With the gradual disappearance of album art, we are losing
far more than a few memorable images.
Even if you didn’t
know who the artist Storm Thorgerson was, you’ll probably recognise his most
iconic creation: a prism refracting white light on to a black background. The
sleeve to Pink Floyd’s 1973 album The Dark Side of The Moon is one of rock
music’s most celebrated images, and its creator Thorgerson, who died last week,
was also responsible for placing that flying pig above Battersea Power Station
for Animals (1977) and naked children climbing over rocks for Led Zeppelin’s
Houses of The Holy (1973).
What did Thorgerson’s
images mean? What was he trying to tell you about the music contained within?
These questions were persistently asked of a man inspired by Dalí and Magritte,
by photographers such as Man Ray and the filmmaker Luis Buñuel. His simple
answer was: ‘I listen to the music, read the lyrics, speak to the musicians as
much as possible. I see myself as a kind of translator, translating an audio
event – the music – into a visual event – the front cover.’
Thorgerson was a remarkable man, but it’s also notable how
album artwork has become a thing of the past. The relationship between visual
and aural art enjoyed a wonderful 20-year symbiosis until cassettes and then
CDs began to diminish its importance in the 1980s. More recently, the download
has made the relationship, sadly, all but redundant.
Rock and art had an association even before Peter Blake
assembled the front cover for The Beatles’ 1967 album Sergeant Pepper’s Lonely
Hearts Club Band. As Stephen Bayley noted in The Times, there were precedents,
for example in the 1950s, when the jazz label Blue Note produced a series of
albums with ‘a distinctive graphic language of bold colours, sans-serif fonts
and bold geometrical devices in solid contours [that] made an indelible popular
connection between “cool jazz” and “modern jazz”’.
An album sleeve told you something about what you were about
to listen to. The reason people didn’t understand Pink Floyd’s front covers is
because many, including those who bought the LPs, didn’t even understand their
music. Upon the release of Sergeant Pepper, Queen Elizabeth is said to have
remarked how ‘The Beatles are getting a little strange these days’. But fans
had realised this two years earlier, with the stretched, stupefied photoshot
and psychedelic typeface that adorned Rubber Soul. Richard Hamilton’s artwork
for The Beatles (the so-called ‘White Album’) released in 1968, reflected a
band that had become mired in crisis and narcissism. (Many of the tracks on The
Beatles refer to previous Beatles songs.)

==============================

▶ **Required tasks**
- a) Decide whether each statement below agrees with the article on album art. Answer yes or no for each, and quote the words from the article that settle it.
(i) Thorgerson created the sleeve for The Dark Side of The Moon.
(ii) Peter Blake produced the artwork for the so-called 'White Album'.
(iii) Blue Note was a jazz label.
- b) Copy the article on album art from "An album sleeve" to "previous Beatles songs.)", replacing "crisis" with "turmoil".

==============================

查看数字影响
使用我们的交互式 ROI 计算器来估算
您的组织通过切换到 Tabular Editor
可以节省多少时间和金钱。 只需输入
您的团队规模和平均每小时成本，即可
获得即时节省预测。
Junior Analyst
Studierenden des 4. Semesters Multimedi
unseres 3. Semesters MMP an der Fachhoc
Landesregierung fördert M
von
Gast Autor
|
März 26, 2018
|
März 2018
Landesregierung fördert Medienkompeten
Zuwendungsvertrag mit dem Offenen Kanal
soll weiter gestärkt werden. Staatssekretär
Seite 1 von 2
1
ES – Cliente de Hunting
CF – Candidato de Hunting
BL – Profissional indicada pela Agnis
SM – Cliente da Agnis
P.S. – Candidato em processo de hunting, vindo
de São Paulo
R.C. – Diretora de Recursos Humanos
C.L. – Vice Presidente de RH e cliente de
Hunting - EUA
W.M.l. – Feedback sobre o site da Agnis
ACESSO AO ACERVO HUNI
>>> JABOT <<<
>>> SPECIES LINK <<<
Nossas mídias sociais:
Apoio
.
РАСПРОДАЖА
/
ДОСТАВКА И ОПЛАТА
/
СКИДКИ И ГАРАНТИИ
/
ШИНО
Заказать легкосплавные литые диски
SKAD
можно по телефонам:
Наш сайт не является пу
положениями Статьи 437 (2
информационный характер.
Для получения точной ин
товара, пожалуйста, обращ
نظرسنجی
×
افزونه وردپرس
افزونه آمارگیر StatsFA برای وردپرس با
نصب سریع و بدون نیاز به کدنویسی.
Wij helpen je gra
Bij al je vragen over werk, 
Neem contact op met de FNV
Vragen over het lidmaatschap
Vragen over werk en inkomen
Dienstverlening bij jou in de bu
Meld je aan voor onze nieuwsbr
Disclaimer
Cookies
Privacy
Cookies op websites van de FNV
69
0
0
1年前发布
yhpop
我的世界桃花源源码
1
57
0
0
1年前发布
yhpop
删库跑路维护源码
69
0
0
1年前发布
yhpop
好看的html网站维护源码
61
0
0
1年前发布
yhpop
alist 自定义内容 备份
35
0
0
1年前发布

==============================

▶ **Task-by-task answers**
- a)
(i) Yes: "The sleeve to Pink Floyd’s 1973 album The Dark Side of The Moon is one of rock music’s most celebrated images, and its creator Thorgerson"
(ii) No: "Richard Hamilton’s artwork for The Beatles (the so-called ‘White Album’)"
(iii) Yes: "the jazz label Blue Note produced a series of albums"

- b)
An album sleeve told you something about what you were about
to listen to. The reason people didn’t understand Pink Floyd’s front covers is
because many, including those who bought the LPs, didn’t even understand their
music. Upon the release of Sergeant Pepper, Queen Elizabeth is said to have
remarked how ‘The Beatles are getting a little strange these days’. But fans
had realised this two years earlier, with the stretched, stupefied photoshot
and psychedelic typeface that adorned Rubber Soul. Richard Hamilton’s artwork
for The Beatles (the so-called ‘White Album’) released in 1968, reflected a
band that had become mired in turmoil and narcissism. (Many of the tracks on The
Beatles refer to previous Beatles songs.)